===== 本文抜粋

一 鳩山内閣総理大臣が、平成二十一年十月二十九日の参議院本会議において、「これまでの政権で十三年間何も動かなかったじゃないですか」と答弁したことについて
 @ 鳩山内閣総理大臣は、平成八年以降、政府や地元関係者が血の滲むような努力を続けてきた経緯について、どのように認識しているのか。
 A 鳩山内閣総理大臣は、普天間飛行場移設に係る取り組みについて、平成八年から現在まで「何も動かなかった」と認識しているのか。
 B 鳩山内閣総理大臣の「これまでの政権で十三年間何も動かなかったじゃないですか」という答弁は、これまでの政府や地元関係者の懸命の努力を無視するものであり、公式の場において撤回、謝罪するべきであると考えるが、その予定はあるか。
二 北澤防衛大臣が提唱する辺野古移設案について
 @ 北澤防衛大臣が、現行の辺野古移設案を提唱する理由は何か。
 A 北澤防衛大臣は、民主党のマニフェストを「国民との契約事項」だと考えるか。
 B 仲井眞沖縄県知事が、北澤防衛大臣の現行案への賛同に対して、「いろいろ言わないでもう少しじっくり構えたらと思う。少し判断が早く、軽い感じがする」との発言を行った。この沖縄県知事の発言を、北澤防衛大臣はどのように受け止めているのか。
三 岡田外務大臣が提唱する嘉手納統合案について
 @ 岡田外務大臣が、嘉手納統合案を選択肢の一つとして提唱する理由は何か。
 A 米国政府が、嘉手納統合案を明確に否定する理由は何だと考えているか。
 B 嘉手納統合案の是非を検討するにあたって、米国政府の反対は判断材料になるか。
 C 嘉手納統合案については、沖縄県知事や嘉手納町長や沖縄市長などが反対しているが、その理由は何だと考えているか。
 D 嘉手納統合案の是非を検討するにあたって、沖縄県知事や嘉手納町長や沖縄市長などによる反対は判断材料となるか。

==========
===== データ欄

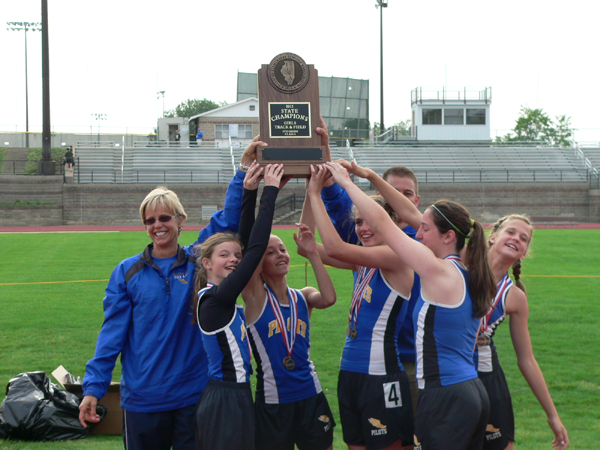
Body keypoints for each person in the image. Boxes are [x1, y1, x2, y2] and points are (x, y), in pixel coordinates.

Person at [78, 138, 264, 450]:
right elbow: (111, 334)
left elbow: (227, 221)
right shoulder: (127, 272)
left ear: (180, 220)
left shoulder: (197, 262)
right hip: (142, 399)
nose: (157, 225)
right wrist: (93, 388)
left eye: (165, 218)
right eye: (150, 220)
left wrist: (243, 168)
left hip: (193, 396)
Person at [323, 160, 495, 450]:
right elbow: (407, 213)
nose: (417, 232)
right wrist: (370, 176)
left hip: (447, 395)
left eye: (424, 229)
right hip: (469, 391)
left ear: (448, 236)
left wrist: (348, 184)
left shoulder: (436, 269)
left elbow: (384, 224)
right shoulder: (465, 265)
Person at [304, 165, 415, 450]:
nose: (363, 229)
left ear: (386, 225)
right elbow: (308, 247)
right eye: (358, 223)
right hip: (349, 372)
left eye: (369, 223)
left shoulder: (397, 258)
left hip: (382, 375)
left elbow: (336, 247)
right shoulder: (362, 262)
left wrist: (317, 194)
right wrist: (308, 190)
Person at [316, 118, 421, 414]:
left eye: (406, 195)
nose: (397, 200)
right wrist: (322, 149)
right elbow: (334, 196)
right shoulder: (366, 238)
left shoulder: (422, 240)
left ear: (415, 200)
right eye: (392, 192)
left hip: (416, 356)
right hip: (367, 361)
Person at [194, 163, 284, 450]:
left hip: (237, 394)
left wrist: (249, 190)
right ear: (207, 263)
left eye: (235, 255)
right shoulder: (215, 299)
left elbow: (246, 244)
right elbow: (255, 250)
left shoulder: (222, 294)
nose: (233, 259)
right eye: (224, 255)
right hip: (225, 398)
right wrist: (269, 191)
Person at [476, 214, 569, 450]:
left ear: (524, 252)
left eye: (523, 238)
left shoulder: (515, 297)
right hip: (446, 377)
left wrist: (552, 415)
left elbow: (526, 360)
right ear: (493, 236)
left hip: (487, 381)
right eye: (511, 232)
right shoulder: (460, 266)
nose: (516, 239)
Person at [241, 221, 337, 450]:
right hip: (274, 402)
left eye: (283, 249)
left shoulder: (303, 296)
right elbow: (251, 253)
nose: (280, 255)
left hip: (310, 395)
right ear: (259, 262)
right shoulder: (255, 299)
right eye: (270, 252)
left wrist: (313, 252)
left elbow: (329, 298)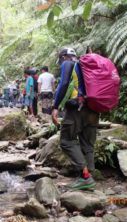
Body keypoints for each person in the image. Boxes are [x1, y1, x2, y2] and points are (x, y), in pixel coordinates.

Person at [52, 48, 99, 190]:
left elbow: (64, 83)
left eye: (60, 59)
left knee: (66, 141)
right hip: (94, 108)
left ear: (64, 56)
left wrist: (55, 106)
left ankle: (85, 178)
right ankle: (89, 176)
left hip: (77, 108)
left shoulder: (68, 63)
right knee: (87, 144)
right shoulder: (86, 67)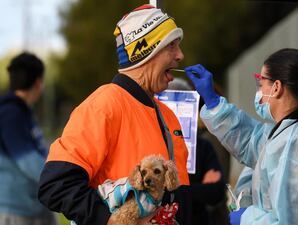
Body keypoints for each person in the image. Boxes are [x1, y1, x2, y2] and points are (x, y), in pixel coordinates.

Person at [38, 4, 190, 225]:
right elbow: (55, 185)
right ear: (145, 50)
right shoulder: (103, 105)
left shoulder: (167, 114)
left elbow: (179, 193)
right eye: (172, 46)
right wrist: (113, 220)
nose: (180, 56)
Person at [184, 48, 298, 225]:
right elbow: (251, 140)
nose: (258, 91)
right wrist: (213, 102)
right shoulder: (296, 133)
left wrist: (247, 218)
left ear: (276, 88)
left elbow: (295, 221)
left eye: (261, 84)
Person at [0, 52, 58, 225]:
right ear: (38, 83)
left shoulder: (21, 111)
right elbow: (29, 161)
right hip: (18, 211)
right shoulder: (11, 114)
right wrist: (60, 180)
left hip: (35, 206)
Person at [168, 78, 229, 225]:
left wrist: (175, 190)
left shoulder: (203, 146)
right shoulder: (151, 144)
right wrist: (196, 189)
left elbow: (217, 191)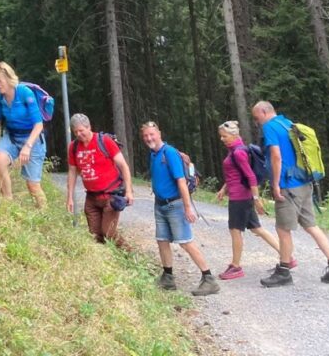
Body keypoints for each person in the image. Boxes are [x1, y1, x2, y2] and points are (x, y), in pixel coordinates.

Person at [251, 101, 329, 286]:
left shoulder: (270, 127)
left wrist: (276, 184)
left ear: (264, 111)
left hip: (288, 185)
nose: (256, 122)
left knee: (283, 229)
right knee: (311, 226)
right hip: (303, 183)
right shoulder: (287, 124)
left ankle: (284, 272)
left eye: (256, 117)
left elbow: (276, 156)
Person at [141, 121, 219, 296]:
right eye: (145, 135)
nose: (149, 138)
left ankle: (209, 279)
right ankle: (168, 277)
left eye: (151, 134)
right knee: (162, 240)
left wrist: (188, 207)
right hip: (160, 204)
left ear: (159, 133)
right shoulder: (153, 154)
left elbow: (181, 182)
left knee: (185, 242)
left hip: (175, 205)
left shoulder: (169, 153)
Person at [213, 120, 281, 280]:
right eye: (221, 136)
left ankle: (236, 266)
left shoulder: (238, 152)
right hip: (241, 195)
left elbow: (250, 176)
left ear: (233, 135)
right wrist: (224, 189)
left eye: (224, 136)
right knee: (257, 229)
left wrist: (256, 199)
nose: (222, 139)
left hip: (240, 198)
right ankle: (286, 256)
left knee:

==========

# [課題の目的]
本文抜粋の内容を二文で要約せよ。 データはこの課題では使用しない。

# [解答結果]
鳩山内閣総理大臣が平成二十一年十月二十九日の参議院本会議で「これまでの政権で十三年間何も動かなかったじゃないですか」と答弁したことについて、平成八年以降の普天間飛行場移設に係る取り組みをどう認識しているかを問い、答弁を撤回し謝罪する予定があるかを尋ねている。また、北澤防衛大臣が提唱する辺野古移設案については提唱の理由と仲井眞沖縄県知事の発言の受け止め方を、岡田外務大臣が提唱する嘉手納統合案については提唱の理由と、米国政府や沖縄県知事らによる反対の理由およびそれが判断材料となるかを問うている。